2D Discrete Fast Fourier Transform with variable parameters

Abstract

The rapid development of information technology has significantly expanded the scope of application of digital Fourier processing of finite signals. Among them, the work noted tomography, active and passive sonar, radar, seismology, technical diagnostics, medicine, forensic cybernetics, and artificial intelligence. The development of information technologies, the complication of the tasks being solved stimulated the transition from one-dimensional to two-dimensional digital Fourier processing. System analysis has shown that the transition from the one-dimensional to the two-dimensional case is far from trivial and is primarily of a qualitative rather than quantitative nature. At the same time, the generalization of the results of the two-dimensional case to the multidimensional one, as a rule, does not cause difficulties, since it is mainly quantitative, and not qualitative. As is known, for the practical application of the application of Fourier processing methods, expanding the scope of their application, an important role belongs to the procedures for the rapid implementation of corresponding Fourier transforms (the story of FFT algorithm proposed in 1965), a clear confirmation of this. The paper deals with the solution of an important and urgent problem of developing fast algorithms for new discrete 2D Fourier transform with variable parameters (2D DFT - VP).

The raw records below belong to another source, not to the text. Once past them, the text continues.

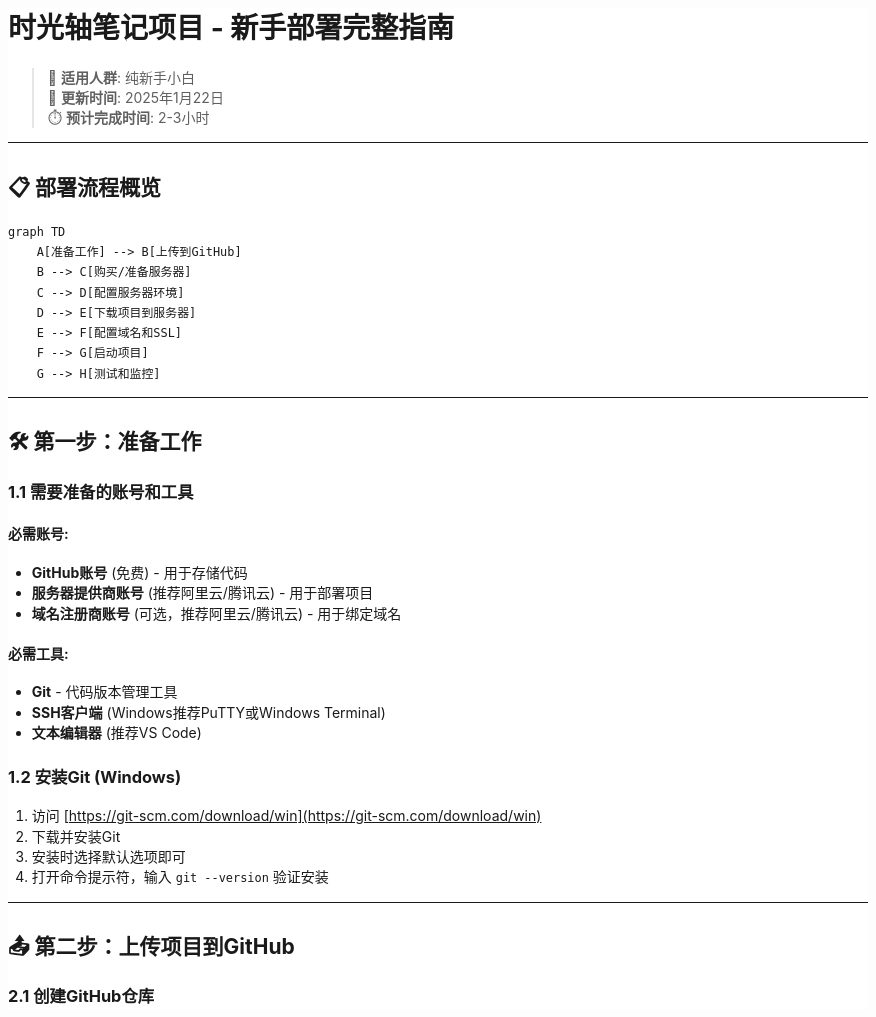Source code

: # 时光轴笔记项目 - 新手部署完整指南

> 🎯 **适用人群**: 纯新手小白  
> 📅 **更新时间**: 2025年1月22日  
> ⏱️ **预计完成时间**: 2-3小时  

---

## 📋 部署流程概览

```mermaid
graph TD
    A[准备工作] --> B[上传到GitHub]
    B --> C[购买/准备服务器]
    C --> D[配置服务器环境]
    D --> E[下载项目到服务器]
    E --> F[配置域名和SSL]
    F --> G[启动项目]
    G --> H[测试和监控]
```

---

## 🛠️ 第一步：准备工作

### 1.1 需要准备的账号和工具

#### 必需账号:
- **GitHub账号** (免费) - 用于存储代码
- **服务器提供商账号** (推荐阿里云/腾讯云) - 用于部署项目
- **域名注册商账号** (可选，推荐阿里云/腾讯云) - 用于绑定域名

#### 必需工具:
- **Git** - 代码版本管理工具
- **SSH客户端** (Windows推荐PuTTY或Windows Terminal)
- **文本编辑器** (推荐VS Code)

### 1.2 安装Git (Windows)

1. 访问 [https://git-scm.com/download/win](https://git-scm.com/download/win)
2. 下载并安装Git
3. 安装时选择默认选项即可
4. 打开命令提示符，输入 `git --version` 验证安装

---

## 📤 第二步：上传项目到GitHub

### 2.1 创建GitHub仓库
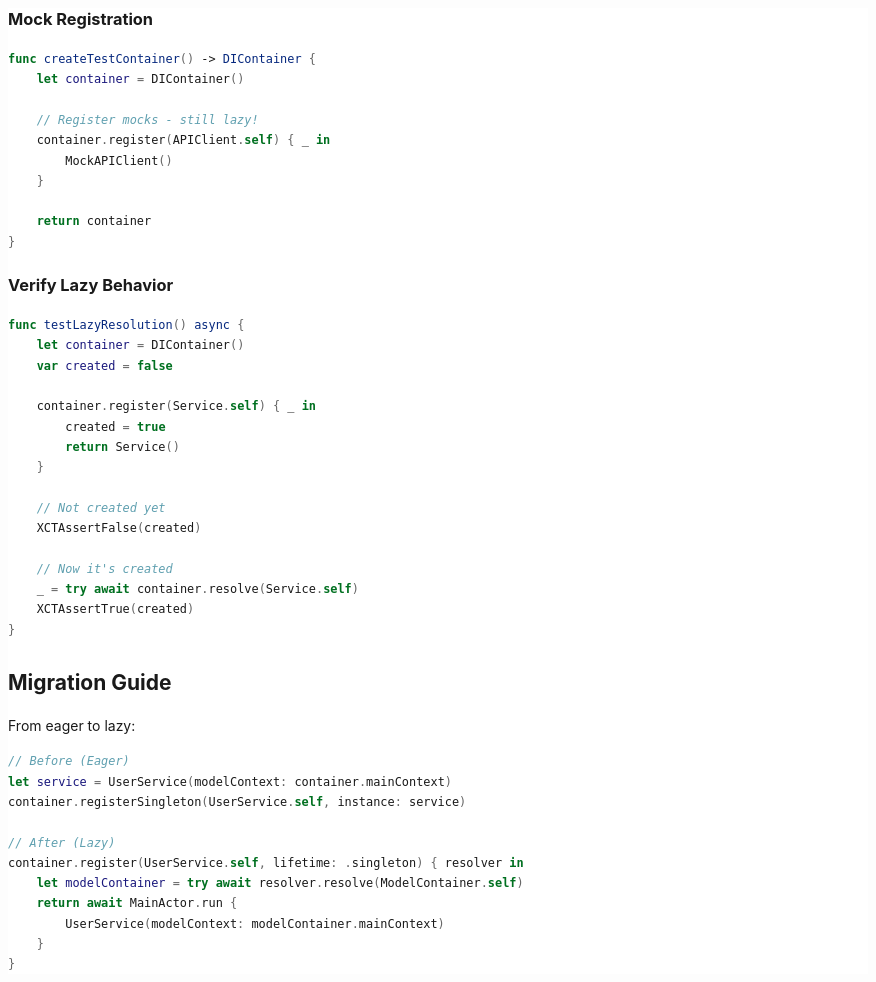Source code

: ### Mock Registration

```swift
func createTestContainer() -> DIContainer {
    let container = DIContainer()
    
    // Register mocks - still lazy!
    container.register(APIClient.self) { _ in
        MockAPIClient()
    }
    
    return container
}
```

### Verify Lazy Behavior

```swift
func testLazyResolution() async {
    let container = DIContainer()
    var created = false
    
    container.register(Service.self) { _ in
        created = true
        return Service()
    }
    
    // Not created yet
    XCTAssertFalse(created)
    
    // Now it's created
    _ = try await container.resolve(Service.self)
    XCTAssertTrue(created)
}
```

## Migration Guide

From eager to lazy:

```swift
// Before (Eager)
let service = UserService(modelContext: container.mainContext)
container.registerSingleton(UserService.self, instance: service)

// After (Lazy)
container.register(UserService.self, lifetime: .singleton) { resolver in
    let modelContainer = try await resolver.resolve(ModelContainer.self)
    return await MainActor.run {
        UserService(modelContext: modelContainer.mainContext)
    }
}
```
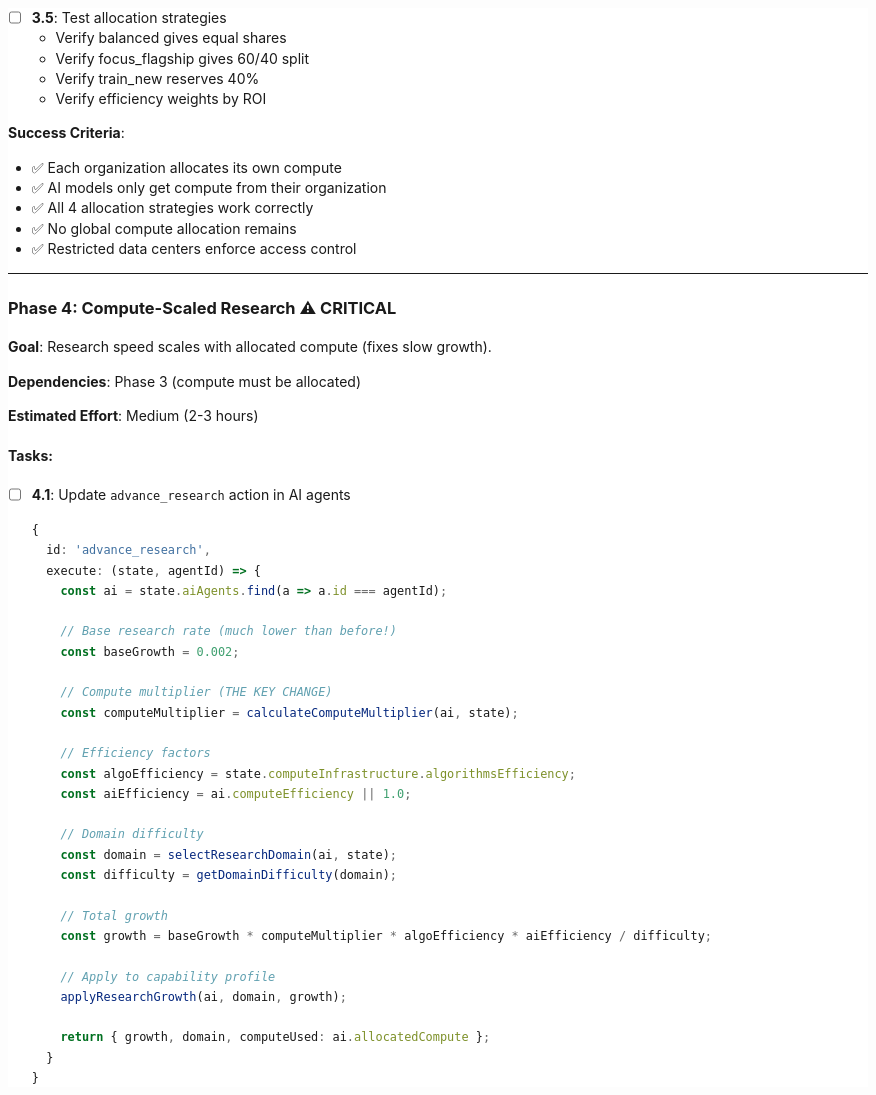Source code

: - [ ] **3.5**: Test allocation strategies
  - Verify balanced gives equal shares
  - Verify focus_flagship gives 60/40 split
  - Verify train_new reserves 40%
  - Verify efficiency weights by ROI

**Success Criteria**:
- ✅ Each organization allocates its own compute
- ✅ AI models only get compute from their organization
- ✅ All 4 allocation strategies work correctly
- ✅ No global compute allocation remains
- ✅ Restricted data centers enforce access control

---

### Phase 4: Compute-Scaled Research ⚠️ CRITICAL
**Goal**: Research speed scales with allocated compute (fixes slow growth).

**Dependencies**: Phase 3 (compute must be allocated)

**Estimated Effort**: Medium (2-3 hours)

#### Tasks:
- [ ] **4.1**: Update `advance_research` action in AI agents
  ```typescript
  {
    id: 'advance_research',
    execute: (state, agentId) => {
      const ai = state.aiAgents.find(a => a.id === agentId);
      
      // Base research rate (much lower than before!)
      const baseGrowth = 0.002;
      
      // Compute multiplier (THE KEY CHANGE)
      const computeMultiplier = calculateComputeMultiplier(ai, state);
      
      // Efficiency factors
      const algoEfficiency = state.computeInfrastructure.algorithmsEfficiency;
      const aiEfficiency = ai.computeEfficiency || 1.0;
      
      // Domain difficulty
      const domain = selectResearchDomain(ai, state);
      const difficulty = getDomainDifficulty(domain);
      
      // Total growth
      const growth = baseGrowth * computeMultiplier * algoEfficiency * aiEfficiency / difficulty;
      
      // Apply to capability profile
      applyResearchGrowth(ai, domain, growth);
      
      return { growth, domain, computeUsed: ai.allocatedCompute };
    }
  }
  ```
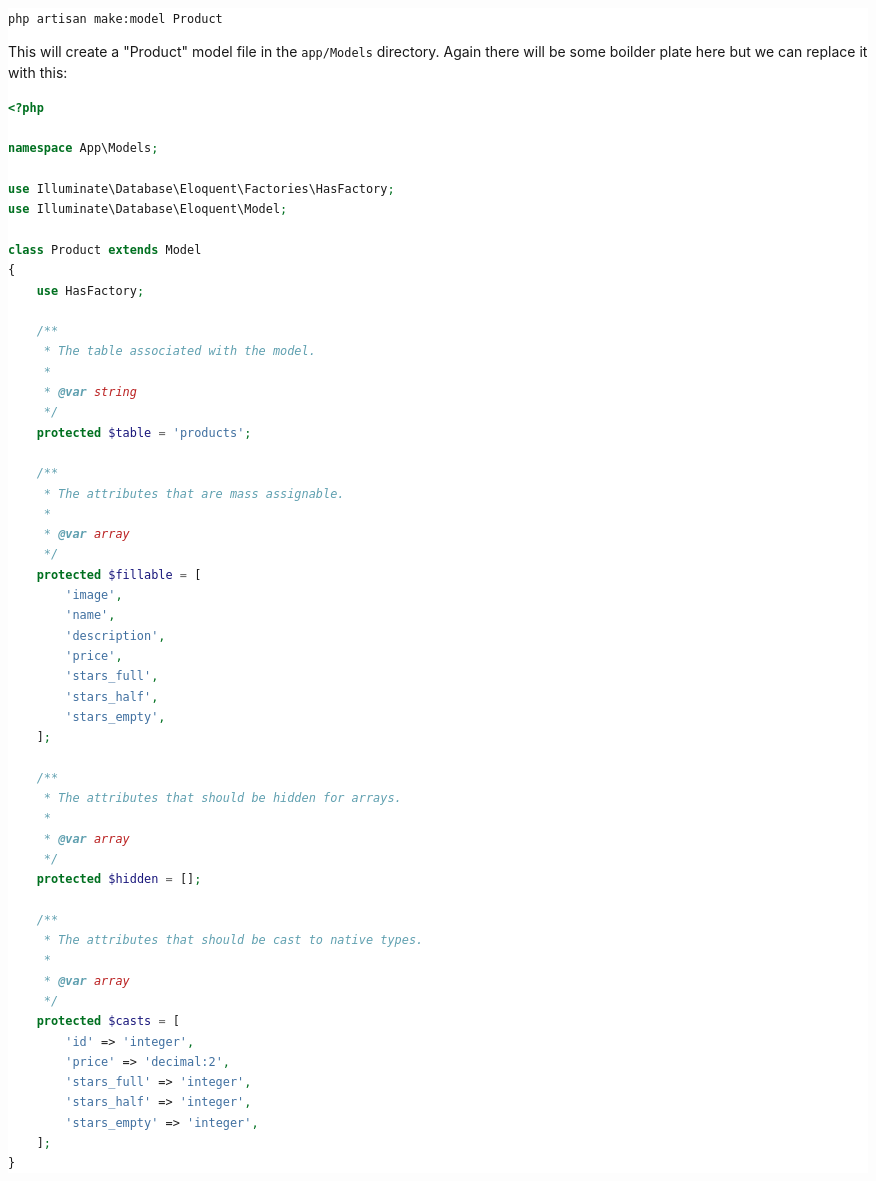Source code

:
 ```bash
php artisan make:model Product
```

This will create a "Product" model file in the `app/Models` directory. Again there will be some boilder plate here but we can replace it with this: 

```php
<?php

namespace App\Models;

use Illuminate\Database\Eloquent\Factories\HasFactory;
use Illuminate\Database\Eloquent\Model;

class Product extends Model
{
    use HasFactory;

    /**
     * The table associated with the model.
     *
     * @var string
     */
    protected $table = 'products';

    /**
     * The attributes that are mass assignable.
     *
     * @var array
     */
    protected $fillable = [
        'image',
        'name',
        'description',
        'price',
        'stars_full',
        'stars_half',
        'stars_empty',
    ];

    /**
     * The attributes that should be hidden for arrays.
     *
     * @var array
     */
    protected $hidden = [];

    /**
     * The attributes that should be cast to native types.
     *
     * @var array
     */
    protected $casts = [
        'id' => 'integer',
        'price' => 'decimal:2',
        'stars_full' => 'integer',
        'stars_half' => 'integer',
        'stars_empty' => 'integer',
    ];
}
```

Three groups of methods for increasing the speed of two-dimensional discrete fast Fourier transform with variable parameters are proposed and studied in the paper. The 1 st group of methods for improving the speed of 2D DFT-VP is based on the separability property of the kernel of 2D DFT - VP and the use of one-dimensional parametric DFTs (DFT -P). The 2nd group of methods for improving the speed of 2D DFT - VP is based on the property of separability of the kernel of 2D DFT-VP and the use of one-dimensional parametric fast Fourier transforms (FFT-P). Group 3 2D DFT-VP performance improvement methods based on 2D Fast Fourier Transform (2D FFT - VP) in vector base 2, with space decimation, with or without replacement.